Thursday, October 8, 2009

AND YET MORE REPUBLICAN HYPOCRISY (I'M SHOCKED! SHOCKED!) AND DEMOCRATIC HONESTY (FROM AL FRANKEN, ANOTHER DEM I'M DIGGIN')

This tells it best.

3 comments:

JIm said...

It is not surprising that the obnoxious Franken who scraped through the election with 49000 registrations supplied by ACORN, would appeal to liberals, who have defended ACORN’s methods for years. Franken displayed all the class that one would expect from someone who benefited from the efforts of a confrontational and criminal organization. And speaking of “Diggin”, it looks like the DA will be digging into a possible criminal investigation in Minnesota to ascertain whether ACORN acted criminally in the last election.

Franken attacked the Executive Director of The Council for Employment Law Equity for defending arbitration over litigation. There is no shock in the fact that Franken got his facts and statistics wrong.

“ Arbitration costs less than court litigation. Surveys conducted by organizations as diverse as Ernst and Young, Harris Interactive and the American Bar Association Section of Litigation demonstrate that arbitration participants, trial lawyers and in-house attorneys all believe that arbitration is significantly less expensive than court litigation.”

“Arbitrations are resolved more quickly than lawsuits. Bureau of Justice Statistics data on contract lawsuits show an average case duration of 25 months for jury trials and 18 months for bench trials. To compare, California consumer arbitration outcome data show an average duration of 4.35 months for claims filed by individuals against businesses and 5.60 months for claims filed by businesses against individuals.”

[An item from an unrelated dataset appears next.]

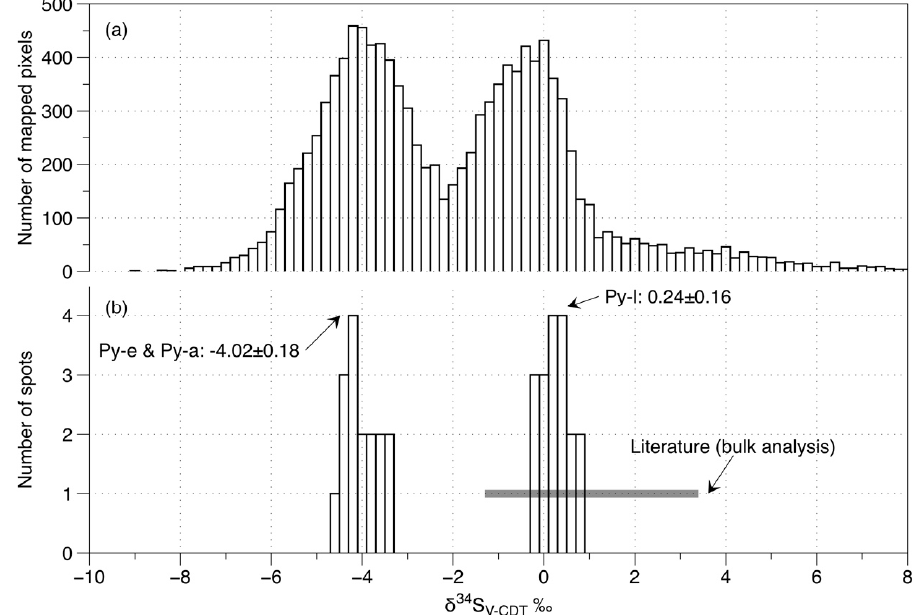
Figure 7. Comparison of S-isotope data from mapping and spot analysis. ( a ) Statistic results of mapping analysis in the Figure 6b; ( b ) Spot analysis results. There is no systematic drift between the statistical results from the two methods. Published data (obtained via traditional bulk analysis methods [40]) are also marked. These cover only the coarser Py-l. The fine-grained Py-e in the matrix had been observed but was not analyzed previously.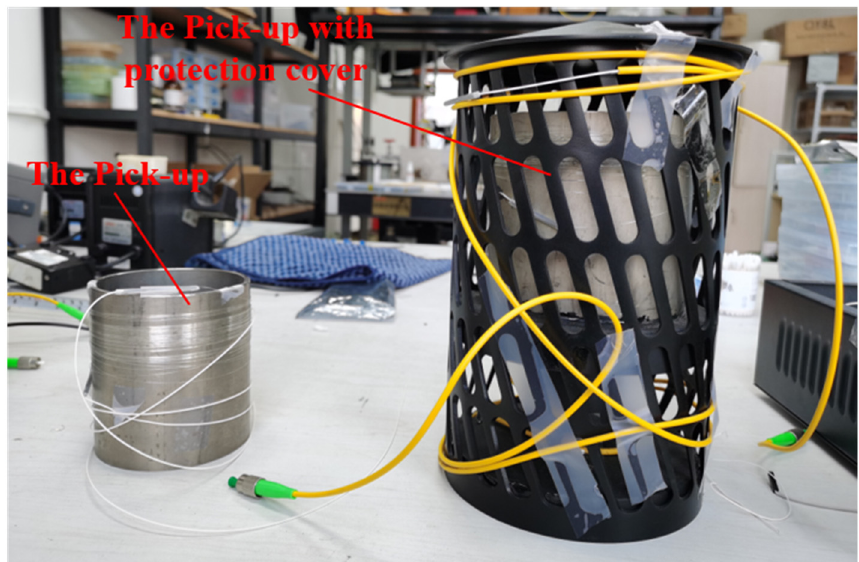
Figure 5. The photo of a titanium alloy pick-up.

“Arbitrators are neutral and unbiased in deciding cases. Tanick speculates that arbitrators tend to favor business parties who arbitrate more often. Not so. The truth is that arbitrators provide the same outcomes -- in terms of "win rates" for different types of parties -- as do judges who decide similar cases in court.”
“This result holds true for consumer and employment cases, where individuals fare as well or better in arbitration as they do in court. “
http://www.startribune.com/business/11763816.html

tom said...

This is from a response in the year
2007 by Roger S. Haydock managing director for the National Arbitration Forum in Minneapolis

Perhaps not an entirely unbiased opinion. He was responding to a litagator - Marshall Tanick who clained that arbitrators were biased toward institutional partys.

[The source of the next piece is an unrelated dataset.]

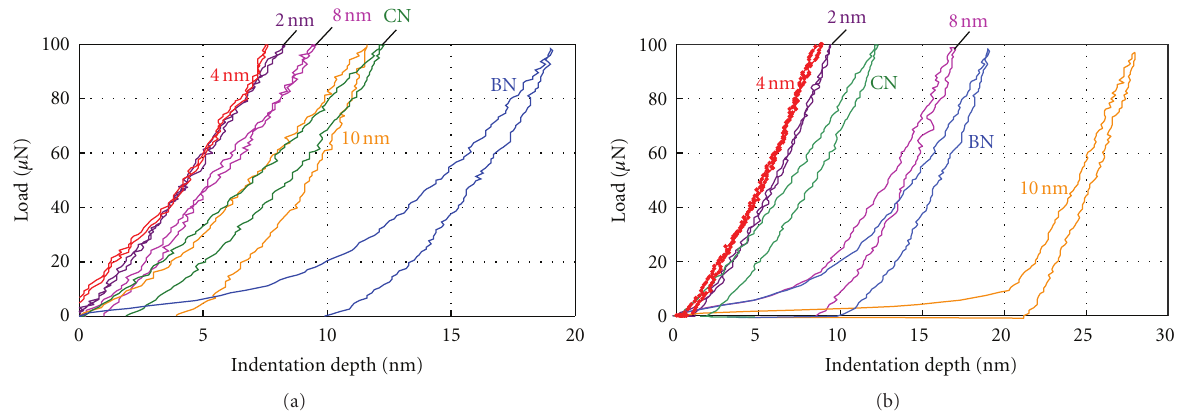
Figure 5: Nanoindentation curves of (a) (CN/BN)n and (b) (BN/CN)n films.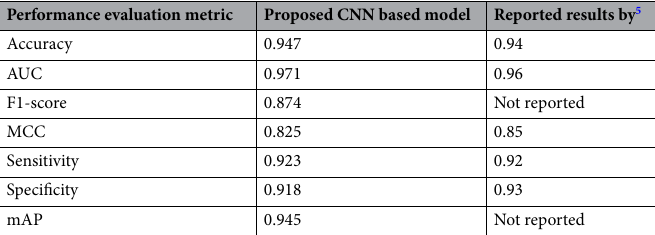
Table 1. Comparison with available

Seems like it is just a pissing contest between guys on opposite side - both who make money from what method is chosen.

JIm said...

Tom,
I agree that the article involved folks who were in a pissing contest. However I also believe the economy and America would benefit from a system that encouraged, not required, arbitration over litigation. One of the goals of government take over of health care is to lower cost. Litigation raises the costs and leads to defensive medicine. If arbitration were encouraged along with caps on awards, it would go a long way in lowering costs for the economy as a whole and health care specifically.